DALAM dunia modern Bandar Udara (Bandara) memiliki peran sangat penting bagi kehidupan masyarakat. Sebab keberadaan bandara secara signifikan terbukti memperkokoh kehidupan politik, pengembangan ekonomi, sosial dan budaya serta keamanan dan pertahanan di satu daerah. Di bidang pengembangan ekonomi, sosial dan budaya, angkutan udara jelas memberikan kontribusi besar antara pada bidang transportasi, pengembangan ekonomi daerah, pertumbuhan pariwisata dan ketenagakerjaan.
Salah satu penghalang yang membuat Gayo tidak bisa serius mengembangkan pariwisata, adalah tidak adanya bandara yang representatif yang dapat didarati oleh pesawat yang relatif besar. Bandara yang ada di Gayo baik Rembele di Bener Meriah maupun Blangkejeren Gayo Lues yang baru diresmikan tahun lalu baru bisa didarati oleh pesawat perintis.
Karena itulah rakyat Gayo banyak yang merasa bersyukur ketika pada tahun pemerintah pusat melalui Departemen Perhubungan mengucurkan dana APBN. Pada tahun 2014 Pemerintah mengucurkan dana sebesar 230 milyar rupiah dan ditambah sekitar 210 milyar rupiah. Dana ini digunakan untuk memperpanjang landasan pacu Bandara Rembele, sehingga salah satu bandara di Gayo ini akan bisa didarati oleh pesawat sekelas Wings Air.
Tentu saja ini merupakan angin segar bagi Gayo, sudah terbayang berapa banyak peluang ekonomi yang bisa terbuka di Gayo dengan keberadaan bandara yang lebih representatif seperti ini.

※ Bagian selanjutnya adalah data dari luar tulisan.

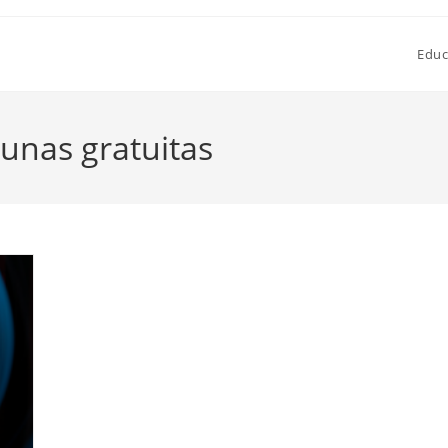
Educ
cunas gratuitas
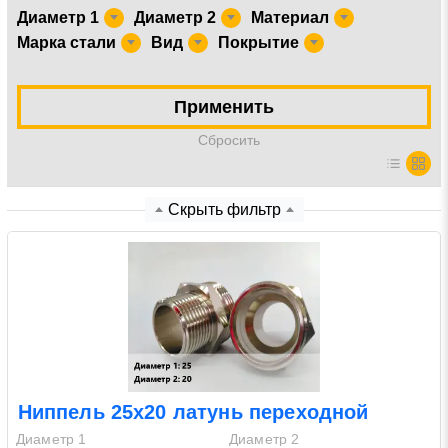
Диаметр 1
Диаметр 2
Материал
Марка стали
Вид
Покрытие
Нажимая на кнопку «Отправить заявку» Вы даете
согласие на обработку своих персональных данных в
соответствии со статьей 9 Федерального закона от 27
Применить
июля 2006 г. N 152-ФЗ «О персональных данных», а
также соглашаетесь на информационную рассылку по
Cбросить
средством e-mail или СМС
Скрыть фильтр
Ниппель 25х20 латунь переходной
Диаметр 1
Диаметр 2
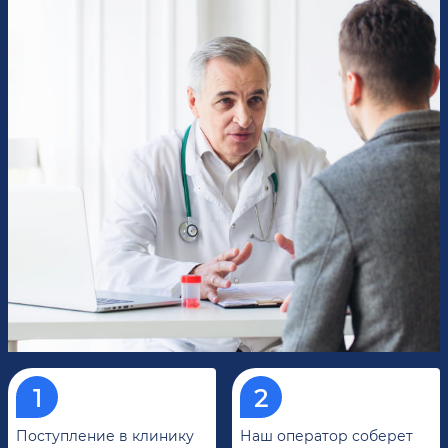
Поступление в клинику
Наш оператор соберет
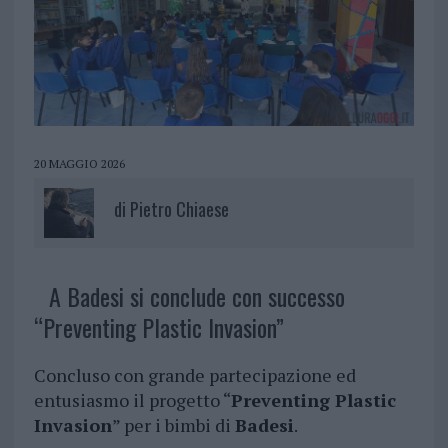
20 MAGGIO 2026
di
Pietro Chiaese
A Badesi si conclude con successo
“Preventing Plastic Invasion”
Concluso con grande partecipazione ed
entusiasmo il progetto “
Preventing Plastic
Invasion
” per i bimbi di
Badesi
.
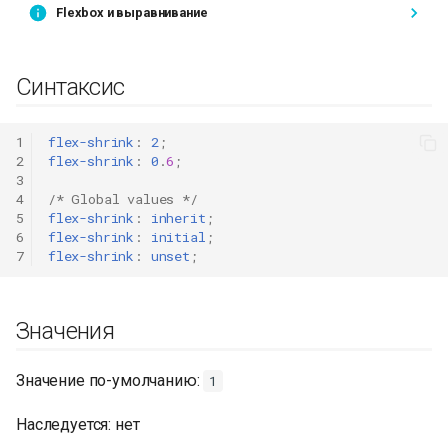
Flexbox и выравнивание
Синтаксис
1
flex-shrink
:
2
;
2
flex-shrink
:
0
.
6
;
3
4
/* Global values */
5
flex-shrink
:
inherit
;
6
flex-shrink
:
initial
;
7
flex-shrink
:
unset
;
Значения
Значение по-умолчанию:
1
Наследуется: нет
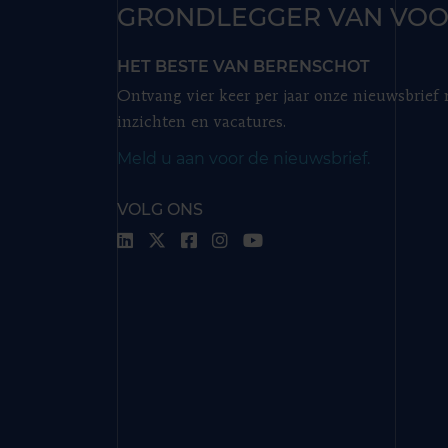
GRONDLEGGER VAN VOO
HET BESTE VAN BERENSCHOT
Ontvang vier keer per jaar onze nieuwsbrief
inzichten en vacatures.
Meld u aan voor de nieuwsbrief.
VOLG ONS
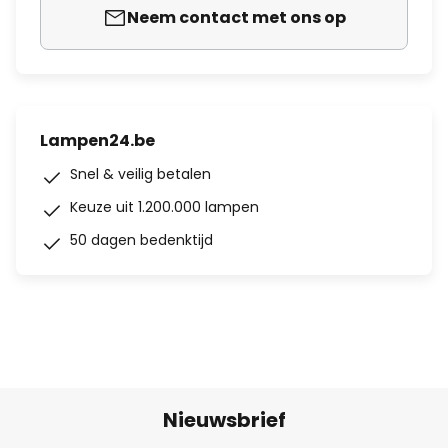
Neem contact met ons op
Lampen24.be
Snel & veilig betalen
Keuze uit 1.200.000 lampen
50 dagen bedenktijd
Nieuwsbrief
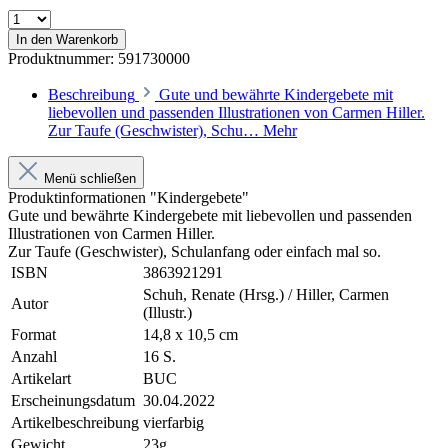
In den Warenkorb
Produktnummer:
591730000
Beschreibung
Gute und bewährte Kindergebete mit
liebevollen und passenden Illustrationen von Carmen Hiller.
Zur Taufe (Geschwister), Schu…
Mehr
Menü schließen
Produktinformationen "Kindergebete"
Gute und bewährte Kindergebete mit liebevollen und passenden
Illustrationen von Carmen Hiller.
Zur Taufe (Geschwister), Schulanfang oder einfach mal so.
ISBN
3863921291
Schuh, Renate (Hrsg.) / Hiller, Carmen
Autor
(Illustr.)
Format
14,8 x 10,5 cm
Anzahl
16 S.
Artikelart
BUC
Erscheinungsdatum
30.04.2022
Artikelbeschreibung
vierfarbig
Gewicht
23g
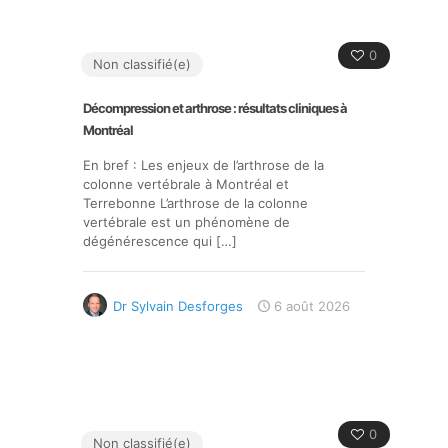
0
Non classifié(e)
Décompression et arthrose : résultats cliniques à
Montréal
En bref : Les enjeux de l’arthrose de la
colonne vertébrale à Montréal et
Terrebonne L’arthrose de la colonne
vertébrale est un phénomène de
dégénérescence qui
[…]
Dr Sylvain Desforges
6 août 2026
0
Non classifié(e)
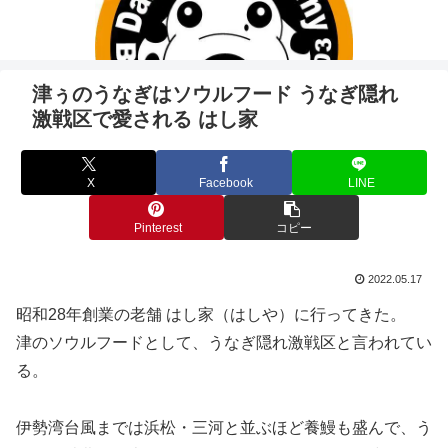
津ぅのうなぎはソウルフード うなぎ隠れ
激戦区で愛される はし家
X
Facebook
LINE
Pinterest
コピー
2022.05.17
昭和28年創業の老舗 はし家（はしや）に行ってきた。
津のソウルフードとして、うなぎ隠れ激戦区と言われてい
る。
伊勢湾台風までは浜松・三河と並ぶほど養鰻も盛んで、う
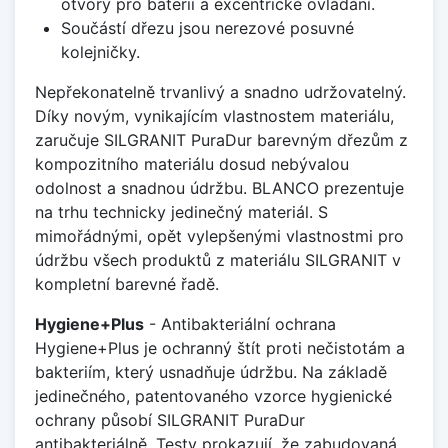
otvory pro baterii a excentrické ovládání.
Součástí dřezu jsou nerezové posuvné
kolejničky.
Nepřekonatelně trvanlivý a snadno udržovatelný.
Díky novým, vynikajícím vlastnostem materiálu,
zaručuje SILGRANIT PuraDur barevným dřezům z
kompozitního materiálu dosud nebývalou
odolnost a snadnou údržbu. BLANCO prezentuje
na trhu technicky jedinečný materiál. S
mimořádnými, opět vylepšenými vlastnostmi pro
údržbu všech produktů z materiálu SILGRANIT v
kompletní barevné řadě.
Hygiene+Plus
- Antibakteriální ochrana
Hygiene+Plus je ochranný štít proti nečistotám a
bakteriím, který usnadňuje údržbu. Na základě
jedinečného, patentovaného vzorce hygienické
ochrany působí SILGRANIT PuraDur
antibakteriálně. Testy prokazují, že zabudovaná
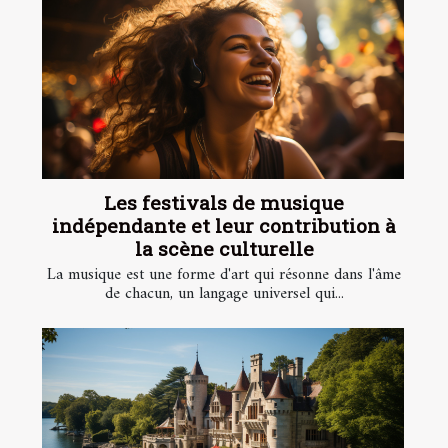
Les festivals de musique
indépendante et leur contribution à
la scène culturelle
La musique est une forme d'art qui résonne dans l'âme
de chacun, un langage universel qui...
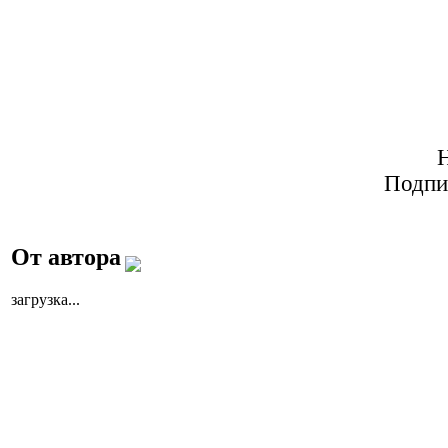
Подпи
От автора
загрузка...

Tapi sayangnya, dari informasi terbaru yang didapat LintasGayo.co (LG.co) dari Pejabat Pembuat Komitmen (PPK) Bandara Rembele Kabupaten Bener Meriah, Yan Budianto beberapa hari lalu. Proyek peningkatan Bandara Rembele yang akan membawa manfaat yang sangat besar pada masyarakat Gayo ini terancam gagal. Penyebabnya bukan karena pemerintah pusat menyetop dana APBN untuk Rembele. Tapi karena ada satu bagian tanah di dalam lokasi proyek yang tidak bisa dikerjakan karena masih dalam status sengketa.
“Jika tidak selesai pada 31 Desember 2015 ini, maka bisa dipastikan proyek ini akan gagal,” ujar Yan Budiyanto.
Hal itu katanya lagi, disebabkan karena pihaknya tak dapat bekerja maksimal, lantaran masih ada kendala dari segi pembebasan lahan. “Pembebasam lahan menjadi faktor utama kendala proyek ini,” katanya.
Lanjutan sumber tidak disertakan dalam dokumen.